What is being asked - Drop the pictures and restate the rest of the listing word for word.

Exercise data -
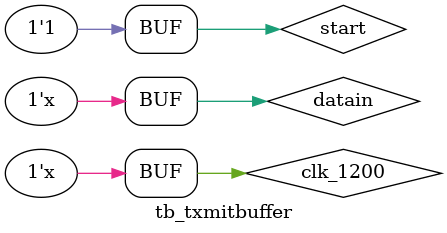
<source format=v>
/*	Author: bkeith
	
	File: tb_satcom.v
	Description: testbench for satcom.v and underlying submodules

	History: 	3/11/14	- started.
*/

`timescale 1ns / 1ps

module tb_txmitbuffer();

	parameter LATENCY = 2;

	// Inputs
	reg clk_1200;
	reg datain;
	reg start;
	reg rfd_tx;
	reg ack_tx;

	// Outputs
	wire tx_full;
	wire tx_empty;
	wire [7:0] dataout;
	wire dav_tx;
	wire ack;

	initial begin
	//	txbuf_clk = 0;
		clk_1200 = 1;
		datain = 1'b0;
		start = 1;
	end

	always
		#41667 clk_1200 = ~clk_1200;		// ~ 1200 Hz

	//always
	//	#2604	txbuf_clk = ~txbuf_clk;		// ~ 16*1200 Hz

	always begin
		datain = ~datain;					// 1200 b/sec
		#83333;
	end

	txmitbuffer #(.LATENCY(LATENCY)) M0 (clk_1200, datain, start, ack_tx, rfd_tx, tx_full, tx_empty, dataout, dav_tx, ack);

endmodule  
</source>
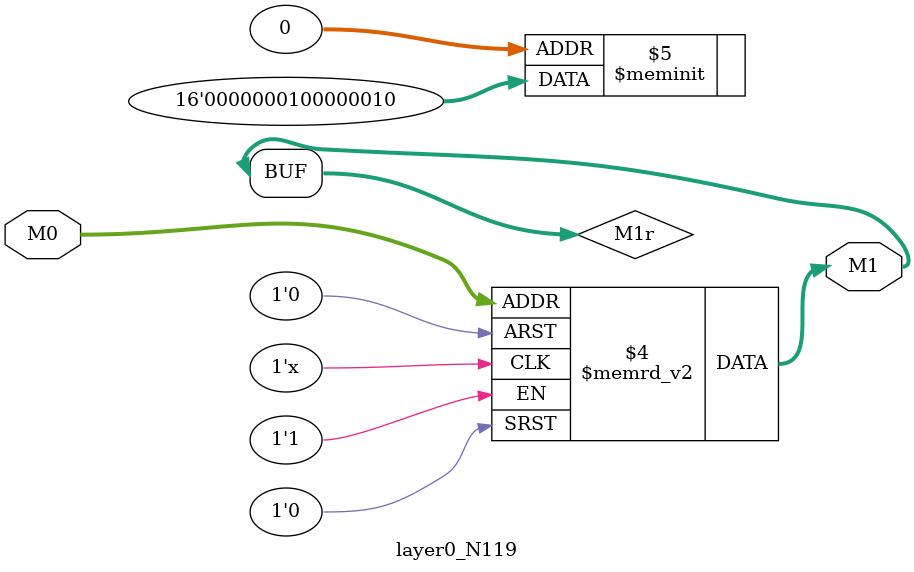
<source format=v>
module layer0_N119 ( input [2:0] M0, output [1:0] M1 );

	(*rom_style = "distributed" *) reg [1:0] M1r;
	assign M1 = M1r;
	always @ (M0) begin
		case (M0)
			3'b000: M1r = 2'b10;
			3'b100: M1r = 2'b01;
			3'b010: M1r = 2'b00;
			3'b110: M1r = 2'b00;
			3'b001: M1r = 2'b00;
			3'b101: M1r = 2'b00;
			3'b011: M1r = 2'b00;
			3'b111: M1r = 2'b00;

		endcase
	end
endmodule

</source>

Exercise solution -
<source format=v>
/*	Author: bkeith
	
	File: tb_satcom.v
	Description: testbench for satcom.v and underlying submodules

	History: 	3/11/14	- started.
*/

`timescale 1ns / 1ps

module tb_txmitbuffer();

	parameter LATENCY = 2;

	// Inputs
	reg clk_1200;
	reg datain;
	reg start;
	reg rfd_tx;
	reg ack_tx;

	// Outputs
	wire tx_full;
	wire tx_empty;
	wire [7:0] dataout;
	wire dav_tx;
	wire ack;

	initial begin
	//	txbuf_clk = 0;
		clk_1200 = 1;
		datain = 1'b0;
		start = 1;
	end

	always
		#41667 clk_1200 = ~clk_1200;		// ~ 1200 Hz

	//always
	//	#2604	txbuf_clk = ~txbuf_clk;		// ~ 16*1200 Hz

	always begin
		datain = ~datain;					// 1200 b/sec
		#83333;
	end

	txmitbuffer #(.LATENCY(LATENCY)) M0 (clk_1200, datain, start, ack_tx, rfd_tx, tx_full, tx_empty, dataout, dav_tx, ack);

endmodule  
</source>
<source format=v>
module layer0_N119 ( input [2:0] M0, output [1:0] M1 );

	(*rom_style = "distributed" *) reg [1:0] M1r;
	assign M1 = M1r;
	always @ (M0) begin
		case (M0)
			3'b000: M1r = 2'b10;
			3'b100: M1r = 2'b01;
			3'b010: M1r = 2'b00;
			3'b110: M1r = 2'b00;
			3'b001: M1r = 2'b00;
			3'b101: M1r = 2'b00;
			3'b011: M1r = 2'b00;
			3'b111: M1r = 2'b00;

		endcase
	end
endmodule

</source>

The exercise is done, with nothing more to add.